Secret ingredients for Beer batter
This is the second time i make beer batter too. Maybe the first time always sucks for me! 😀 After being failed with the beer batter recipe i had before, i deciced to go to the super market to look at the ingredients of the instant deep fry flour.
And tried again, and WIN. I tried with Fish and chips, the batter turn my fish to a real man, not the ” banana fish” any more – my boyfriend named my 1st deep fry fish ( it was a hilarious story, i deep-fried my fish in the small milk pan, and didn’t cut the fish fillet to some small cuts to fit with the pan, so when i add the fish in, it was curved to a bannana shape, plus my 1st time batter made the hard and shinny crust, so “banana fish” is what i got )
So here is my recipe, light and crispy crust.
- 200grams all purpose flour
- 200grams rice flour
- 1 tsp baking powder
- 1 tsp sea salt
- 1/2 tsp black pepper
- 1 Tbs honey
- 1/2 tsp cayenne pepper (or to taste)
- 500ml ice cold beer
- 100ml cold water
- 1tsp vinegar
Mix all the dry ingredients together, add the mixture of beer & water& vinegar little by little and stir to mix thoroughly. Keep the batter cold and use it as soon as possible.

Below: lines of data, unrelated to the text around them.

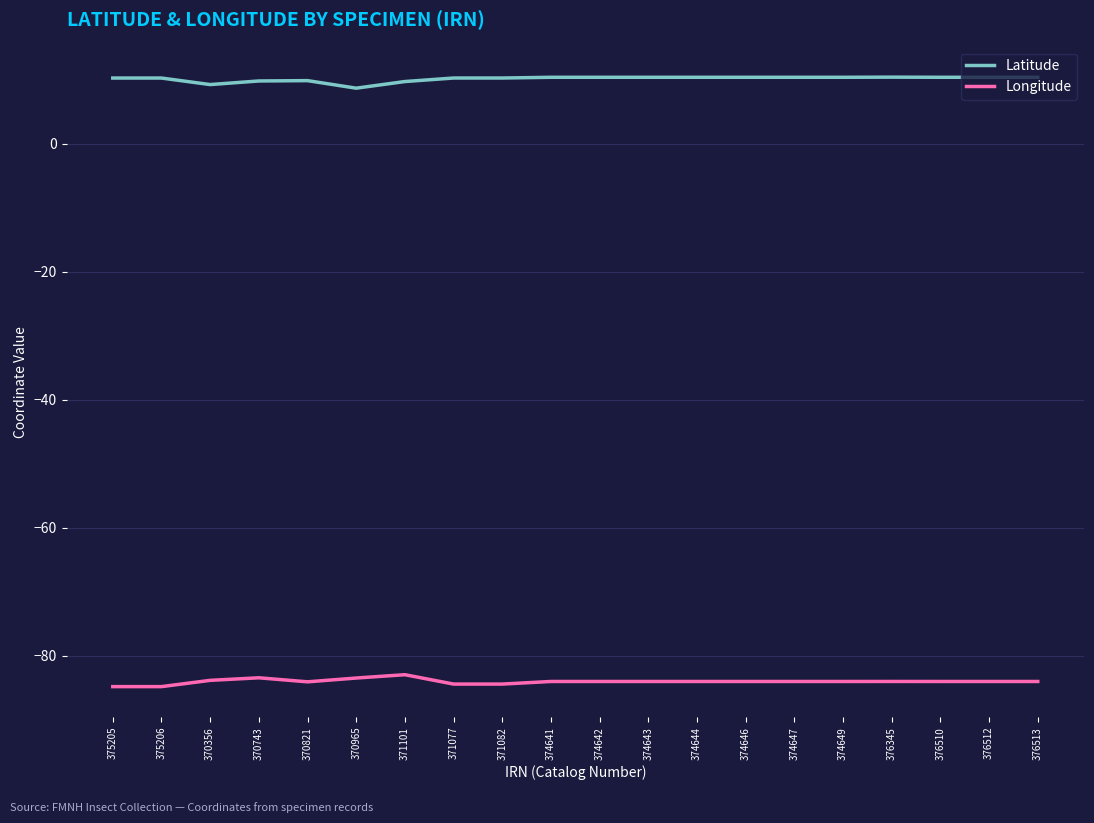

Rank the series at 371101 from highest to lowest value.

Latitude, Longitude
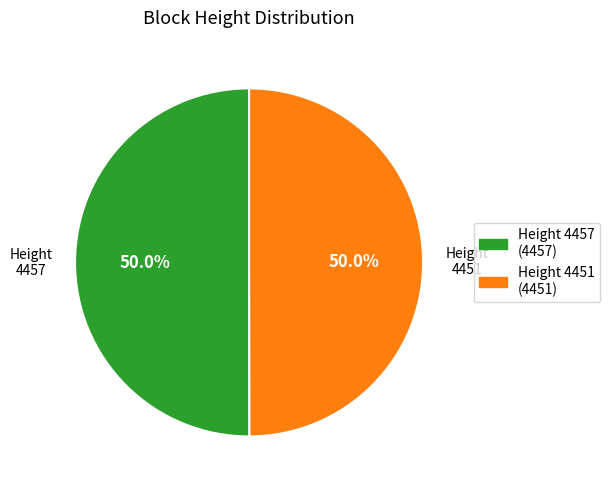

What is the total percentage of Height 4457 (4457) and Height 4451 (4451)?

100.0%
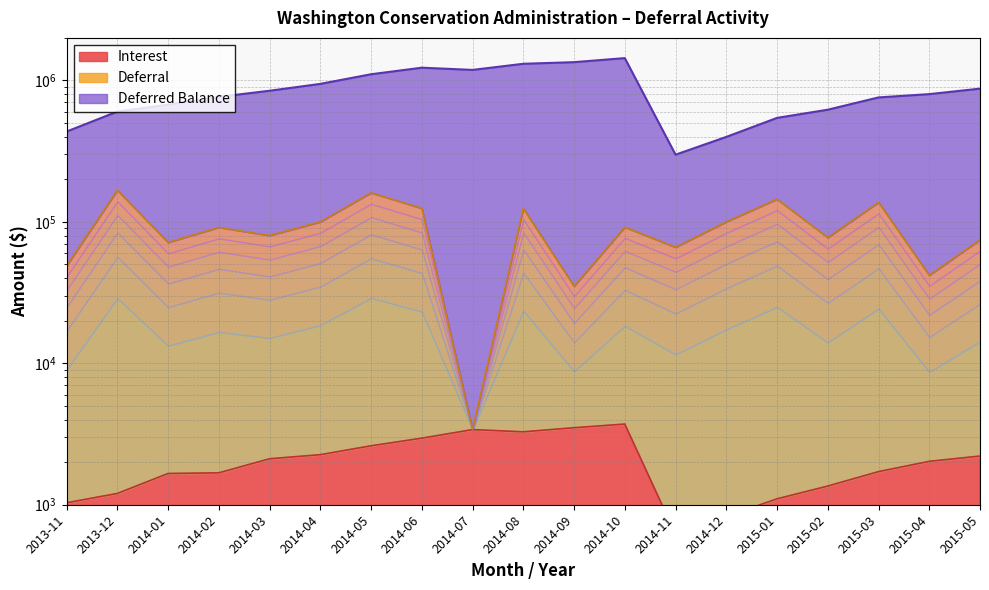

Rank the series by their maximum value, from highest to lowest.

Deferred Balance, Deferral, Interest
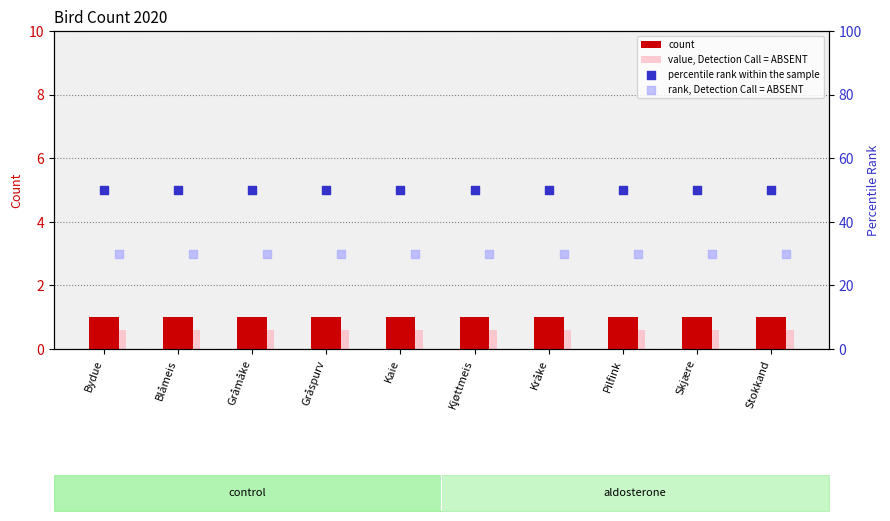

Which series has the widest spread of Y values?

count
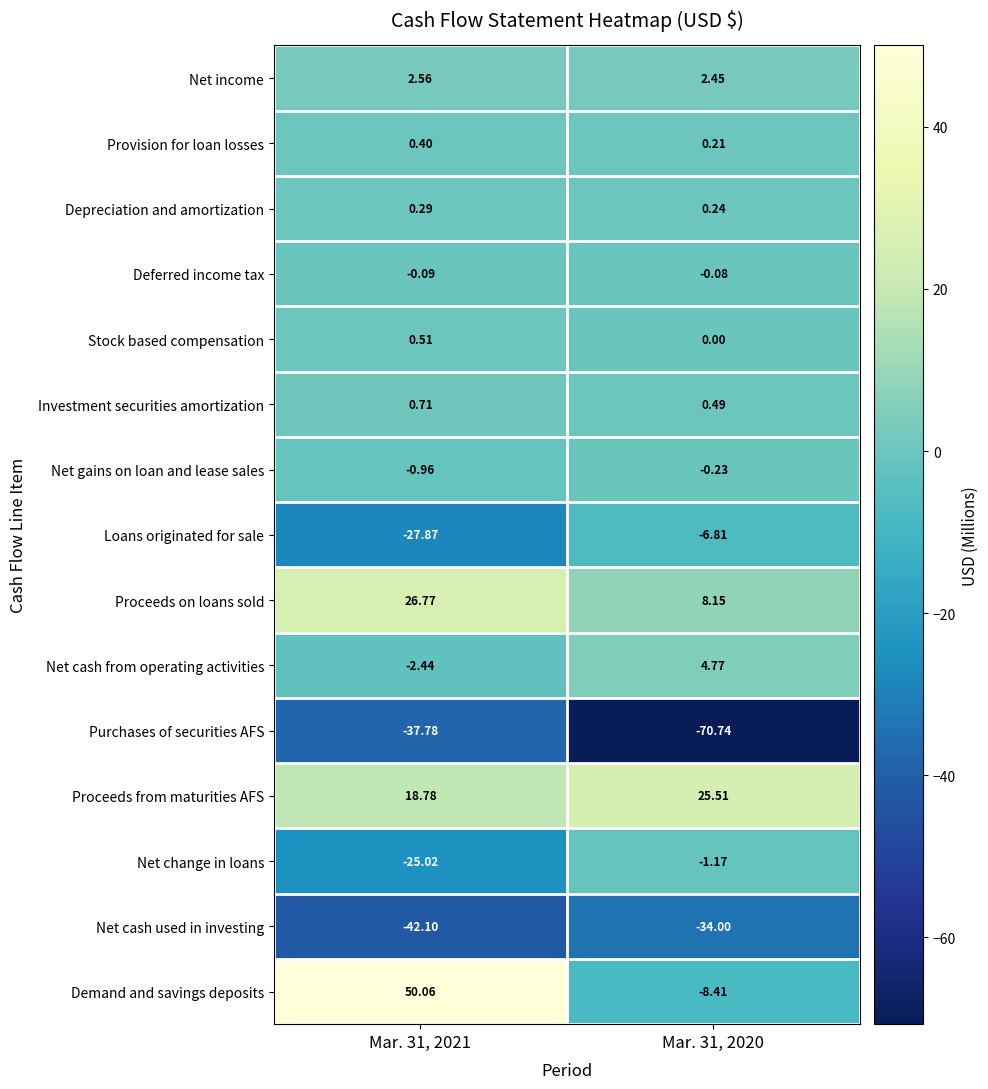

Which series has the largest total across all categories?

Proceeds from maturities AFS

Honey in the recipe to make the lovely golden brown color result, but be careful as honey is easy to make the crust burn quickly, so let fry on medium heat, not low or high.
If you dont want to use vinegar, u can add some drops of lemon (lime) on the meat, season, sprinkle flour on (to make sure the meat stick with the batter well) put in the beer batter and go straight to the hot oil. cold batter meet hot oil, the suddently changed temperature will make your meat crispy for a long time.
Don’t put egg yolk in the batter, as yolk will make your dish soften very fast, i tried with deep fried sweet potato and fail!
Some people add the soft peak egg white in, let try, who know you will get wonderful beer batter? 😉
Deep fry tip:
- Fish/meat/seafood or any ingredients you have in hands
+If you want to know the oil is hot enough or not ready yet, just add some batter drops in, if the crust become crispy fast, you know the oil is ready! 🙂
+With Calamari, u must to cook quickly as these sensitive baby is very easy to be chewy, even rubber if u let them cook for a long time in the medium low heat, but if you cook by the medium high heat the batter will be burnt coz of the honey, so be free to remove the honey out and turn the heat to medium high. Good luck! 😉
- Potato chips ( French Fries)
+Deep fry twice times. You deep fry lightly the first time (the chips will still be soft) take all of them out, put in the freezer for 30minutes to an hour, take out and deep fry again to golden brown, the chips will be crispy for a long time.
+ Use the thick cut potato chips ( 1 cm width) to get the crispy outside and fluffy inside chips.